I’ve charged about my study for hours trying to understand how going to bed with your sister is a mathematical statement, and failed, but it is.
(‘I don’t understand it either,’ grumbles Simon. ‘In fact, I’m not sure I believe in it.’)
The word ‘taboo’ suggests always forbidden, so symmetry must be involved somehow. ‘Rotate’ any one of the banned couplings in front of Australian tribal elders and there will always be uproar.
This is why symmetry is important: it’s everywhere. Symmetry does not mean just pre-school cut-out shapes like triangles and squares, it speaks for anything – from quantum fluctuations inside your eyelash, to the songs of the Beluga whale, to the despotic delusions of madmen in North Korea – that involves in some respect, however far-fetched, ‘immunity from change’. It is the study of imperturbability. If, under certain conditions, a situation always appears the same despite the fact that things are actually being done to it, then that’s symmetry.
This tells us something about Simon’s Monster. It is not a raging thing. Its power lies in its unchangingness. It is a monster of calm.
And here’s a fifteenth way to say it: a symmetry operation is an act that leaves a thing ‘unfazed’. Mess and boring bus journeys, for example, leave Simon unfazed. Mess and buses are a part of Simon’s symmetry.
‘I don’t think that’s an analogy at all,’ interrupts Simon, looking up, tongue clamped between teeth.
‘Loosely, “being unfazed” is an analogy to being symmetrical,’ I pursue.
‘No, not loosely. The two ideas have nothing to do with each other. A symmetry operation in mathematics is something that operates on something else. It needs to do something to be interesting, as in a rotation operating on a square. If that rotation makes the square appear different than it did before, it is not a symmetry operation; if the same, it is.’

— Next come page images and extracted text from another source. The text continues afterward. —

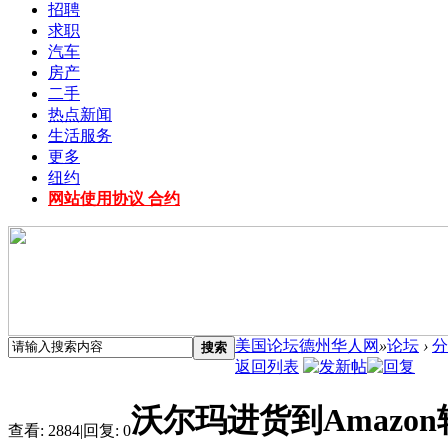
招聘
求职
汽车
房产
二手
热点新闻
生活服务
更多
纽约
网站使用协议 合约
美国论坛德州华人网
»
论坛
›
分
搜索
返回列表
沃尔玛进货到Amazon
查看:
2884
|
回复:
0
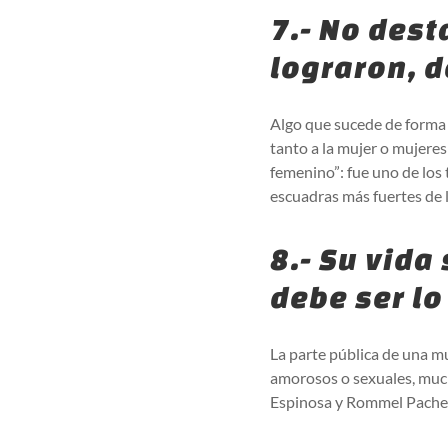
7.- No dest
lograron, d
Algo que sucede de forma 
tanto a la mujer o mujeres
femenino”: fue uno de los 
escuadras más fuertes de 
8.- Su vida
debe ser lo
La parte pública de una mu
amorosos o sexuales, mu
Espinosa y Rommel Pacheco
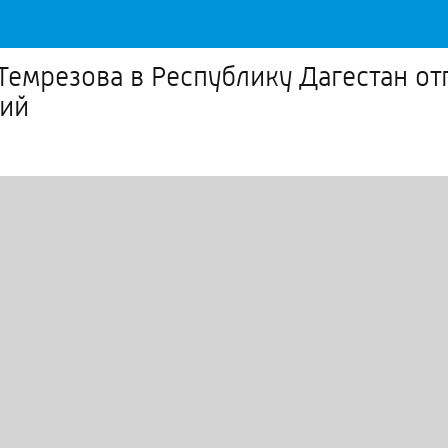
емрезова в Республику Дагестан от
вий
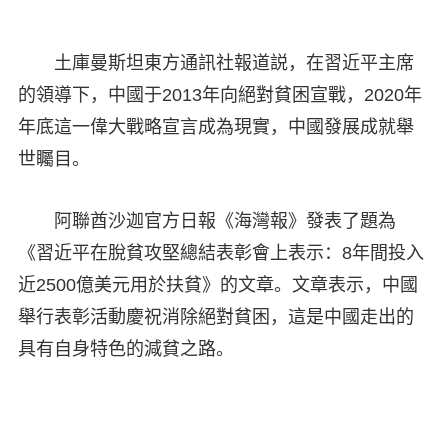
土庫曼斯坦東方通訊社報道説，在習近平主席
的領導下，中國于2013年向絕對貧困宣戰，2020年
年底這一偉大戰略宣言成為現實，中國發展成就舉
世矚目。
阿聯酋沙迦官方日報《海灣報》發表了題為
《習近平在脫貧攻堅總結表彰會上表示：8年間投入
近2500億美元用於扶貧》的文章。文章表示，中國
舉行表彰活動慶祝消除絕對貧困，這是中國走出的
具有自身特色的減貧之路。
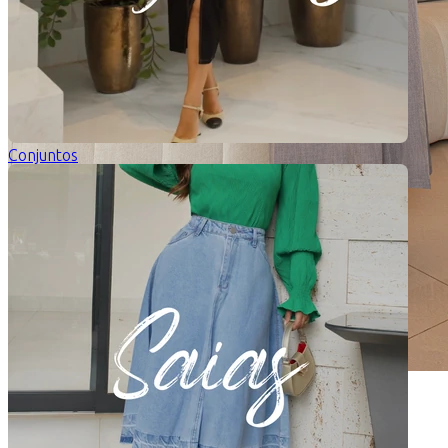
Conjuntos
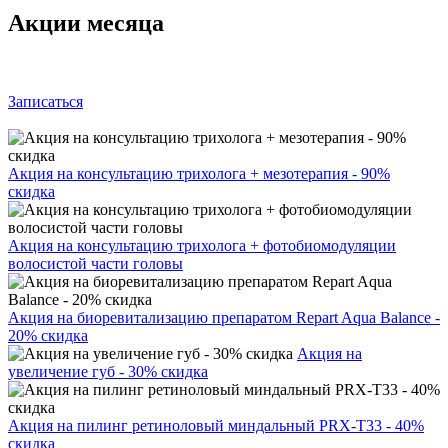
Акции месяца
Записаться
Акция на консультацию трихолога + мезотерапия - 90%
скидка
Акция на консультацию трихолога + фотобиомодуляции
волосистой части головы
Акция на биоревитализацию препаратом Repart Aqua Balance -
20% скидка
Акция на
увеличение губ - 30% скидка
Акция на пилинг ретиноловый миндальный PRX-T33 - 40%
скидка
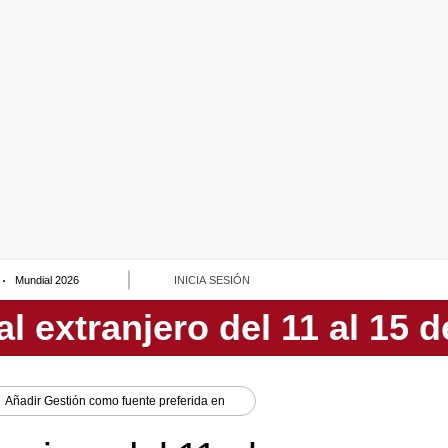
Mundial 2026
INICIA SESIÓN
Añadir
Gestión
como fuente preferida en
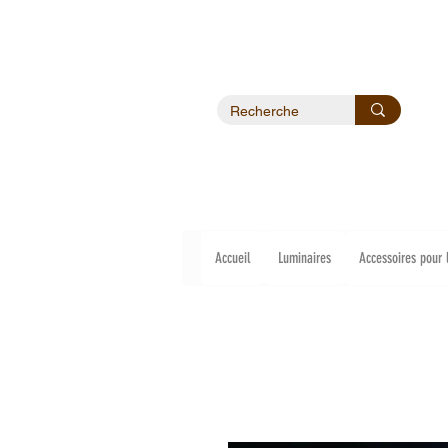
Accueil
Luminaires
Accessoires pour 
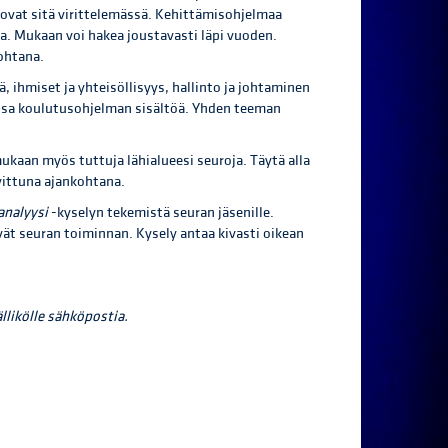
 ovat sitä virittelemässä. Kehittämisohjelmaa
la. Mukaan voi hakea joustavasti läpi vuoden.
ohtana.
 ihmiset ja yhteisöllisyys, hallinto ja johtaminen
assa koulutusohjelman sisältöä. Yhden teeman
ukaan myös tuttuja lähialueesi seuroja. Täytä alla
vittuna ajankohtana.
analyysi
-kyselyn tekemistä seuran jäsenille.
vät seuran toiminnan. Kysely antaa kivasti oikean
llikölle sähköpostia.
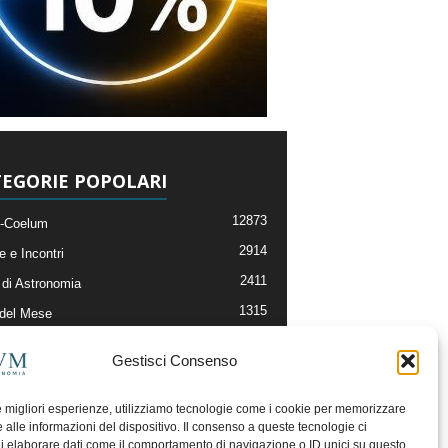
EGORIE POPOLARI
12873
-Coelum
2914
e e Incontri
2411
di Astronomia
1315
 del Mese
365
nomia, Astrofisica e Cosmologia
Gestisci Consenso
268
li e Risorse On-Line
192
og della Redazione
le migliori esperienze, utilizziamo tecnologie come i cookie per memorizzare
 alle informazioni del dispositivo. Il consenso a queste tecnologie ci
i elaborare dati come il comportamento di navigazione o ID unici su questo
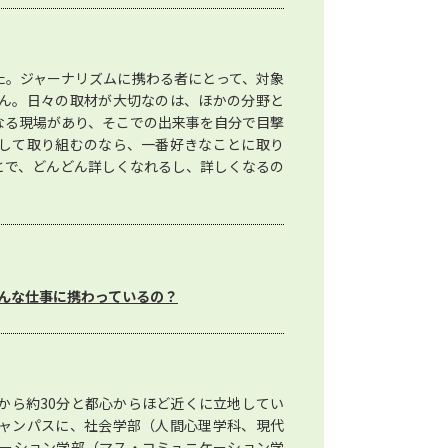
た。ジャーナリズムに携わる者にとって、対象
ん。日々の取材が大切なのは、ほかの分野と
なる現場があり、そこでの出来事を自分で目撃
して取り組むのなら、一番好きなことに取り
とで、どんどん詳しくなれるし、詳しくなるの
んな仕事に携わっているの？
から約30分と都心からほど近くに立地してい
ャンパスに、社会学部（人間心理学科、現代
ケーション学部（マス・コミュニケーション学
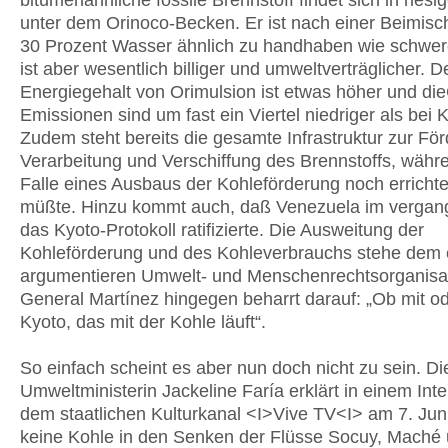
bitumenähnliche fossile Brennstoff findet sich in rie
unter dem Orinoco-Becken. Er ist nach einer Beimis
30 Prozent Wasser ähnlich zu handhaben wie schwer
ist aber wesentlich billiger und umweltverträglicher. D
Energiegehalt von Orimulsion ist etwas höher und di
Emissionen sind um fast ein Viertel niedriger als bei 
Zudem steht bereits die gesamte Infrastruktur zur Fö
Verarbeitung und Verschiffung des Brennstoffs, währe
Falle eines Ausbaus der Kohleförderung noch erricht
müßte. Hinzu kommt auch, daß Venezuela im vergan
das Kyoto-Protokoll ratifizierte. Die Ausweitung der
Kohleförderung und des Kohleverbrauchs stehe dem 
argumentieren Umwelt- und Menschenrechtsorganisa
General Martínez hingegen beharrt darauf: „Ob mit o
Kyoto, das mit der Kohle läuft“.
So einfach scheint es aber nun doch nicht zu sein. Di
Umweltministerin Jackeline Faría erklärt in einem Inte
dem staatlichen Kulturkanal <I>Vive TV<I> am 7. Juni
keine Kohle in den Senken der Flüsse Socuy, Maché 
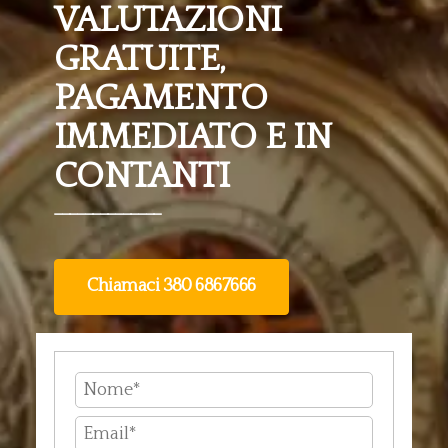
VALUTAZIONI
GRATUITE,
PAGAMENTO
IMMEDIATO E IN
CONTANTI
______________
Chiamaci 380 6867666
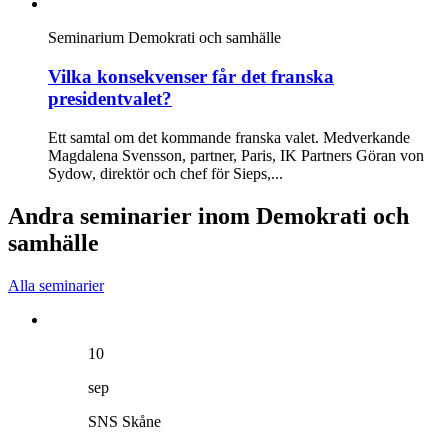
Seminarium
Demokrati och samhälle
Vilka konsekvenser får det franska
presidentvalet?
Ett samtal om det kommande franska valet. Medverkande
Magdalena Svensson, partner, Paris, IK Partners Göran von
Sydow, direktör och chef för Sieps,...
Andra seminarier inom Demokrati och
samhälle
Alla seminarier
10
sep
SNS Skåne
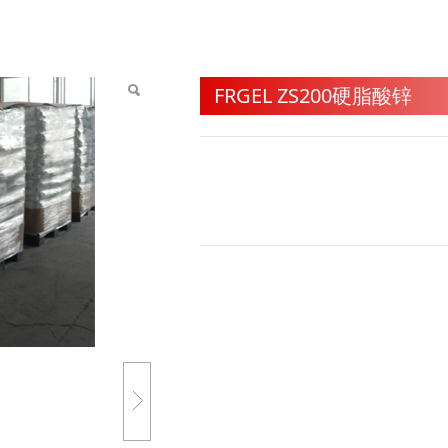
酸锌
FRGEL ZS200硬脂酸锌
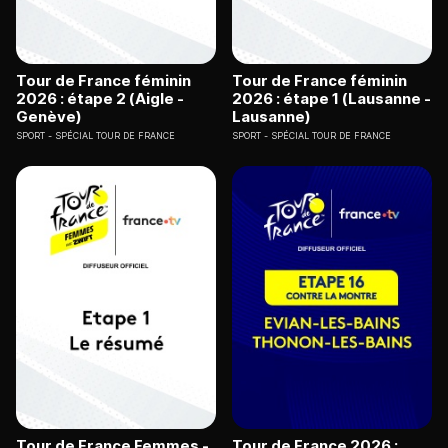
Tour de France féminin
Tour de France féminin
2026 : étape 2 (Aigle -
2026 : étape 1 (Lausanne -
Genève)
Lausanne)
SPORT
SPÉCIAL TOUR DE FRANCE
SPORT
SPÉCIAL TOUR DE FRANCE
Tour de France Femmes -
Tour de France 2026 :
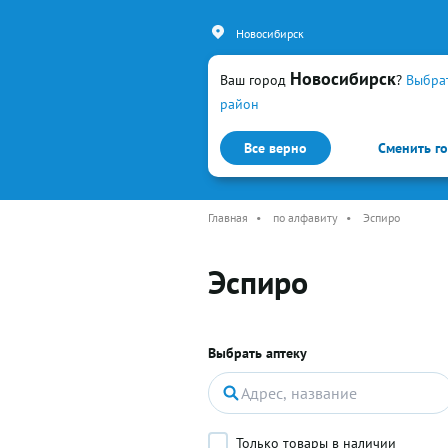
Новосибирск
Новосибирск
Ваш город
?
Выбра
район
Все верно
Сменить г
Каталог
Простуда и гр
Главная
•
по алфавиту
•
Эспиро
Эспиро
Выбрать аптеку
Только товары в наличии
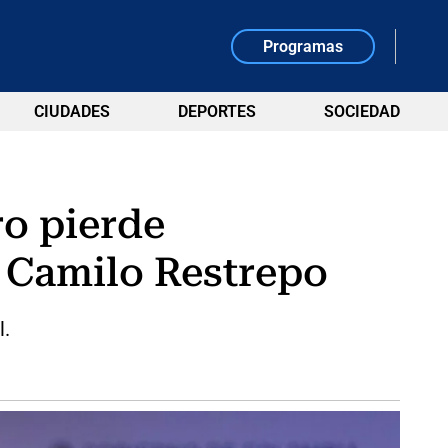
Programas
CIUDADES
DEPORTES
SOCIEDAD
ro pierde
n Camilo Restrepo
l.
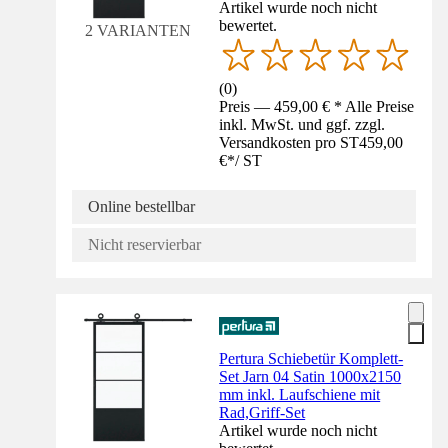
Artikel wurde noch nicht
bewertet.
2 VARIANTEN
(
0
)
Preis — 459,00 € * Alle Preise
inkl. MwSt. und ggf. zzgl.
Versandkosten pro ST
459,00
€
*
/
ST
Online bestellbar
Nicht reservierbar
Pertura Schiebetür Komplett-
Set Jarn 04 Satin 1000x2150
mm inkl. Laufschiene mit
Rad,Griff-Set
Artikel wurde noch nicht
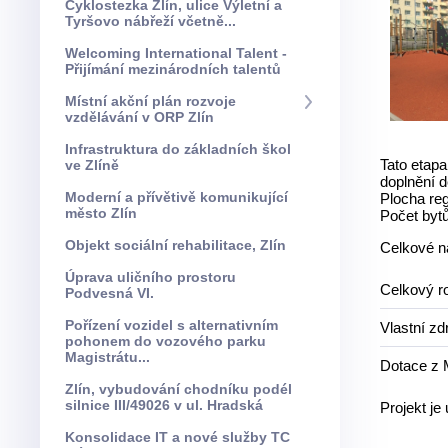
Cyklostezka Zlín, ulice Výletní a
Tyršovo nábřeží včetně...
Welcoming International Talent -
Přijímání mezinárodních talentů
Místní akční plán rozvoje
vzdělávání v ORP Zlín
Infrastruktura do základních škol
Tato etap
ve Zlíně
doplnění d
Moderní a přívětivě komunikující
Plocha reg
město Zlín
Počet bytů
Objekt sociální rehabilitace, Zlín
Celkové ná
Úprava uličního prostoru
Celkový r
Podvesná VI.
Pořízení vozidel s alternativním
Vlastní zd
pohonem do vozového parku
Magistrátu...
Dotace z
Zlín, vybudování chodníku podél
silnice III/49026 v ul. Hradská
Projekt je
Konsolidace IT a nové služby TC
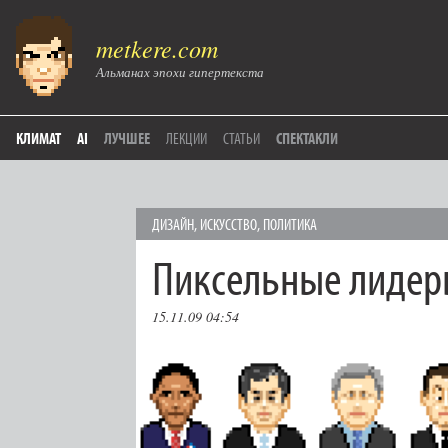
metkere.com
Альманах эпохи гипертекста
КЛИМАТ
AI
ЛУЧШЕЕ
ЛЕКЦИИ
СТАТЬИ
СПЕКТАКЛИ
ДИЗАЙН
,
ИСКУССТВО
,
ПОЛИТИКА
Пиксельные лиде
15.11.09 04:54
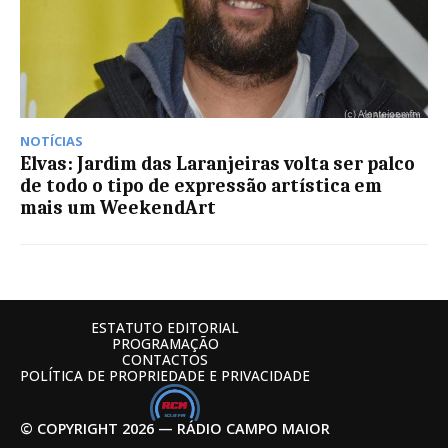
NOTÍCIAS
Elvas: Jardim das Laranjeiras volta ser palco
de todo o tipo de expressão artística em
mais um WeekendArt
ESTATUTO EDITORIAL
PROGRAMAÇÃO
CONTACTOS
POLÍTICA DE PROPRIEDADE E PRIVACIDADE
© COPYRIGHT 2026 — RÁDIO CAMPO MAIOR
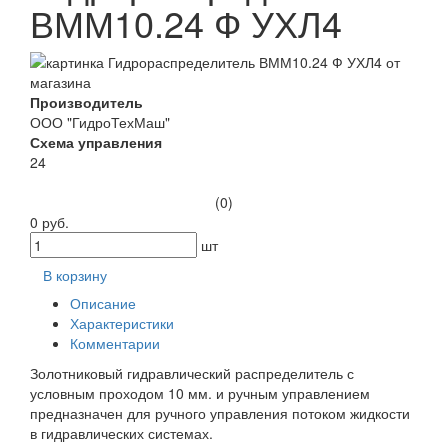
ВММ10.24 Ф УХЛ4
Производитель
ООО "ГидроТехМаш"
Схема управления
24
(0)
0 руб.
шт
В корзину
Описание
Характеристики
Комментарии
Золотниковый гидравлический распределитель с
условным проходом 10 мм. и ручным управлением
предназначен для ручного управления потоком жидкости
в гидравлических системах.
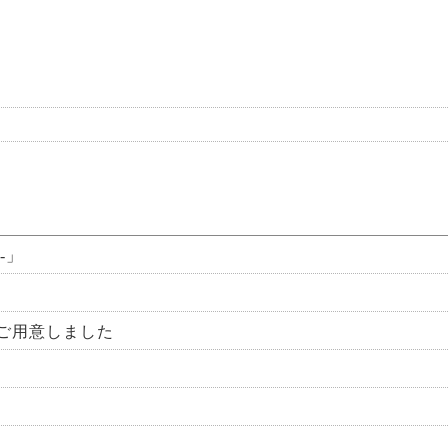
-」
ご用意しました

‘Exactly. Operate on you with mess, and your character and mood don’t change.’
‘What do you mean, “operate” with mess? Operate how? I don’t understand that at all. The character of a human has nothing to do with operations. It’s just to do with what a human is. It’s nonsense to say they’re analogous. I don’t even know what that would mean, to talk about the mathematical character of humans. I really don’t want to talk about this any more.’
Mess, buses and nitpicking are part of Simon’s symmetry.